Docelowo odwiert geotermalny w Szaflarach ma mieć 7 km głębokości i ma być najgłębszym tego typu odwiertem w Polsce. Geolodzy na głębokości ok. 5,8 tys. m stwierdzili strefy dyslokacji, czyli podziemny uskok, który powoduje, że skały są luźne, a przewiercony korytarz jest niestabilny. Oznacza to, że przewiercany odcinek z góry jest zasypywany. Przestój związany z dodatkowymi pracami ma potrwać ok. trzy tygodnie.
Dalsza część artykułu pod materiałem wideo
Odcinek bezpośrednio nad wiertłem zaczął się obsypywać, dlatego prace niemal stanęły w miejscu. Powyżej wierconego odcinka powstała tzw. kawerna na głębokości około 5 tys. 800 m i to miejsce musimy zacementować w celu ustabilizowania ścian. W ciągu dwóch tygodni przewiercono tylko 5 m - wskazał PAP dr inż. Długosz.
Dodał, że na poniedziałkowej naradzie ustalono, że w celu ustabilizowania ścian odwiertu, które zaczęły się sypać, będzie wykonany tzw. korek cementowy. To - jak podał - powinno zapobiec zasypywaniu otworu. - Obecnie trwają przygotowania do takiej operacji - przekazał.
Wiertło jest obecnie na głębokości 5906 m pod poziomem gruntu, w utworach mezozoicznych z serii wierchowej. Po wykonaniu niezbędnych prac wiercenie ruszy dalej, ale - jak zaznaczył geolog - dodatkową trudnością jest bardzo twarda skała na tym odcinku.
- Natrafiliśmy na bardzo twarde skały, już dwukrotnie trzeba było zmieniać wiertło, które nie dawało sobie rady. Wiertła, które wyciągaliśmy na powierzchnię, były bardzo zdeformowane i wyrobione - wyjaśnił. Zwrócił uwagę, że teraz jest zainstalowane kolejne wiertło o średnicy 5 i 7/8 cala, ale postępy na kolejnym odcinku będą wolniejsze. - Kolejne trzy tygodnie będą najpewniej bez postępu - ocenił geolog.
Gorące źródła o temperaturze 120 st.
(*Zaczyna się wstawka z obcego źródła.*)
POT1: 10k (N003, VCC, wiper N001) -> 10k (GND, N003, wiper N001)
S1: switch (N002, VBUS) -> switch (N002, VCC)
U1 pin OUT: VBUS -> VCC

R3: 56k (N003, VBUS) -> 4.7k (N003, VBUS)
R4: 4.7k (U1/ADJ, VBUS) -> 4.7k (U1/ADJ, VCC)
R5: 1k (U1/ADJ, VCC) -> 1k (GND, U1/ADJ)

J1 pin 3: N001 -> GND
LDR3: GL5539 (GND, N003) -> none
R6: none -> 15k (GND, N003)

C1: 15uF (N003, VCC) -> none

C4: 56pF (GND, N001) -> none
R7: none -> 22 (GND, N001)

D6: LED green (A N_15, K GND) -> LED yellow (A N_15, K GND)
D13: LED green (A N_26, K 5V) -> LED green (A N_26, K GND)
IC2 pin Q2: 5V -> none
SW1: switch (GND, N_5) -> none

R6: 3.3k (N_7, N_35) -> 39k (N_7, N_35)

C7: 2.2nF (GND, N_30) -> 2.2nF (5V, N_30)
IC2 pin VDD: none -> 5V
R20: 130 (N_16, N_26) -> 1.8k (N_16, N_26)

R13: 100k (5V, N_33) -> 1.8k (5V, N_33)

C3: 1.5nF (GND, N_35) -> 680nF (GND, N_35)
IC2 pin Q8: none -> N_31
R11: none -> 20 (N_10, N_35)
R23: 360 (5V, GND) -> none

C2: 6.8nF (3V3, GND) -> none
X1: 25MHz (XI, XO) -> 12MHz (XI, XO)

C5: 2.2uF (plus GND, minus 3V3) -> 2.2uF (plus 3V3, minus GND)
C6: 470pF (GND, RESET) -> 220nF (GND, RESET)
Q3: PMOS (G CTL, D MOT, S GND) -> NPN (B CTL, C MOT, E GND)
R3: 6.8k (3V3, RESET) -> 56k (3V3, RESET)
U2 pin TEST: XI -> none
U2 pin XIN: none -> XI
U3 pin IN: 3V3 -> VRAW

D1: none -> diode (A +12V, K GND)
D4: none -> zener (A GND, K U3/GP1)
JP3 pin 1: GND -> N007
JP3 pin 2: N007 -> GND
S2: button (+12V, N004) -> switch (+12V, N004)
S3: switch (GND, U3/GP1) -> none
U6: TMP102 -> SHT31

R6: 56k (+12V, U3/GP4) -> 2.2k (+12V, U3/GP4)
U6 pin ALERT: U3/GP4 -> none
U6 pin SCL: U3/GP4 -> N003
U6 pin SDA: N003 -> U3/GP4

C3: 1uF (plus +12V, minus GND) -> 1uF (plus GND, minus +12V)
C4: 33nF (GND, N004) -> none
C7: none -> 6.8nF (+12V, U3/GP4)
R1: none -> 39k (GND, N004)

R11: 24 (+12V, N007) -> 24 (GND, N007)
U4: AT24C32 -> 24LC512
C
Wiercenie siedmiokilometrowego odwiertu geotermalnego w Szaflarach rozpoczęło się w kwietniu ub. r. Dotychczasowe postępy wiercenia wynosiły od 40 do 50 m na dobę. Początkowo zakładano, że wiercenie zakończy się na przełomie marca i kwietnia, ale teraz wiadomo, że termin końcowy przesunie się w czasie.
Według założeń na dnie siedmiokilometrowego odwiertu spodziewane jest źródło geotermalne o temperaturze powyżej 150 st. C. Już na głębokości ok 5 tys. m natrafiono na pokłady gorących źródeł o temperaturze ok. 120 st. C. Wcześniej, na głębokości ok 3 tys. m, napotkano pierwszy poziom wodonośny o temperaturze 85 st. C.
Gorąca woda ma być wykorzystywana głównie do ogrzewania budynków w gminie Szaflary i Nowym Targu. Brana jest też pod uwagę produkcja prądu. Całkowity koszt inwestycji to 132 mln zł. Prace w całości finansuje Narodowy Fundusz Ochrony Środowiska i Gospodarki Wodnej.